** Start of Material for this exercise **
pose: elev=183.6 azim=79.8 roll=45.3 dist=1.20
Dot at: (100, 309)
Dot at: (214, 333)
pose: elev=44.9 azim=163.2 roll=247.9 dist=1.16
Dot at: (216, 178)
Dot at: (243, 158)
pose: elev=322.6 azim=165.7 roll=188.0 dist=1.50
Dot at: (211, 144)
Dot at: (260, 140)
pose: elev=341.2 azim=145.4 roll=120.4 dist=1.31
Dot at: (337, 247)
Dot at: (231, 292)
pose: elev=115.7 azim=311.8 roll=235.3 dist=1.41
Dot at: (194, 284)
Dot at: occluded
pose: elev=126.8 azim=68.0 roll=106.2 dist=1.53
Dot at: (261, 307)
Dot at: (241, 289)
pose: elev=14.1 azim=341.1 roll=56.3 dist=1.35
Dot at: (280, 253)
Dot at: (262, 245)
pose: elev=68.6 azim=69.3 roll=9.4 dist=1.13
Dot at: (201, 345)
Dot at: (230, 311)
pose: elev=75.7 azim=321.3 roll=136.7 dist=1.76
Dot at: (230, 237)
** End of Material for this exercise **
**Written instruction**
Reproduce the data verbatim, starting at the line that contains "pose: elev=68.6 azim=69.3 roll=9.4 dist=1.13" and ending at the last line of the data.

**Output for this task**
pose: elev=68.6 azim=69.3 roll=9.4 dist=1.13
Dot at: (201, 345)
Dot at: (230, 311)
pose: elev=75.7 azim=321.3 roll=136.7 dist=1.76
Dot at: (230, 237)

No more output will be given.